STATED EXERCISE ::
Reproduce every line of the listing below word for word, omitting the pictures.

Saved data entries

※ ※ ※

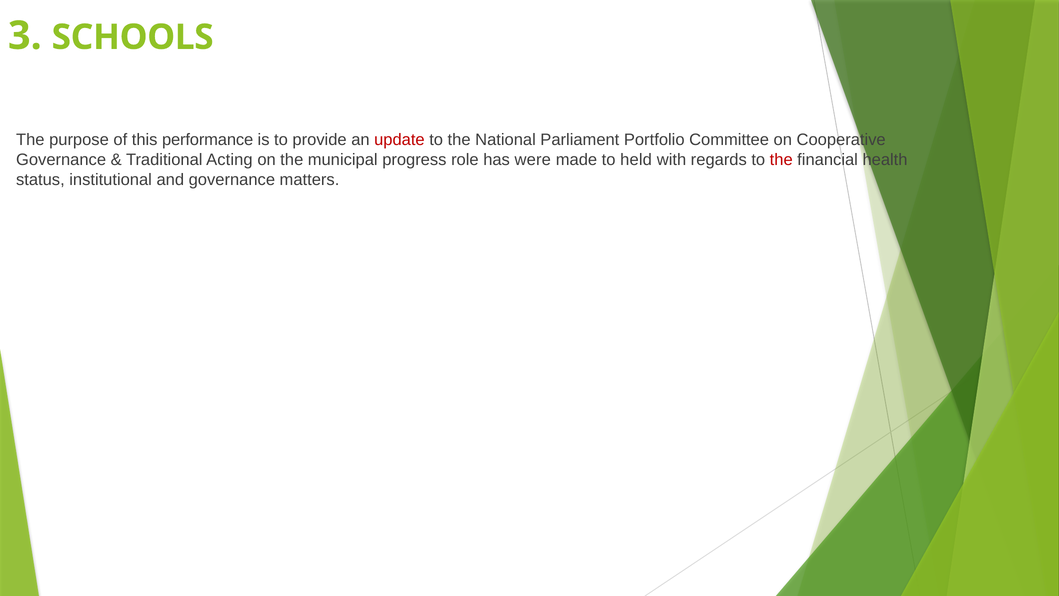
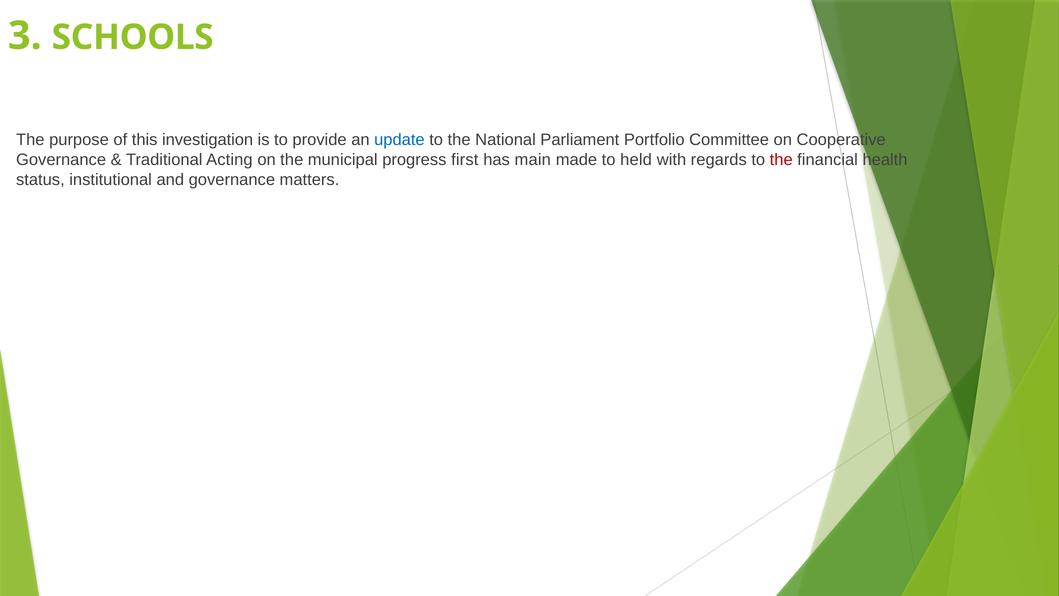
performance: performance -> investigation
update colour: red -> blue
role: role -> first
were: were -> main
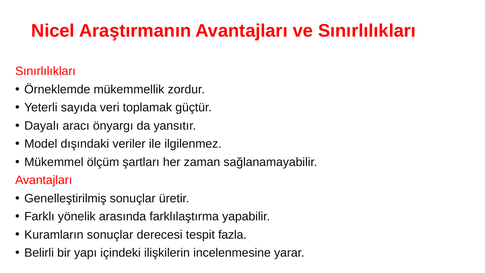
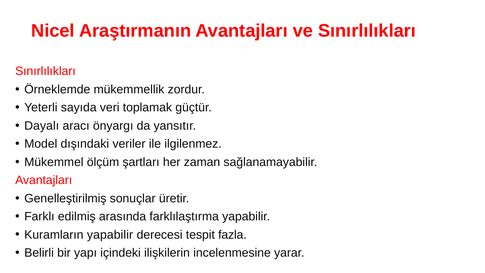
yönelik: yönelik -> edilmiş
Kuramların sonuçlar: sonuçlar -> yapabilir
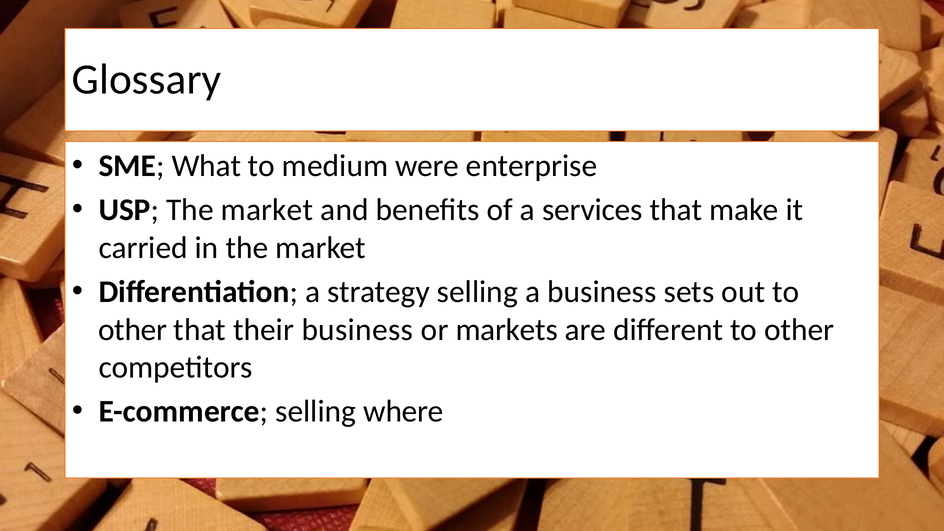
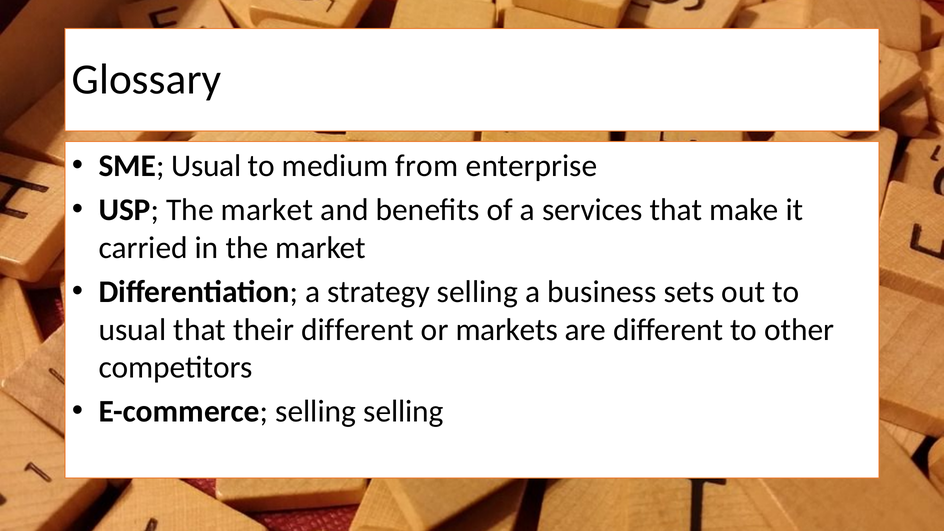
SME What: What -> Usual
were: were -> from
other at (133, 330): other -> usual
their business: business -> different
selling where: where -> selling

※ ※ ※

RESPONSE FOR THIS EXERCISE ::
performance: performance -> investigation
update colour: red -> blue
role: role -> first
were: were -> main
yönelik: yönelik -> edilmiş
Kuramların sonuçlar: sonuçlar -> yapabilir
SME What: What -> Usual
were: were -> from
other at (133, 330): other -> usual
their business: business -> different
selling where: where -> selling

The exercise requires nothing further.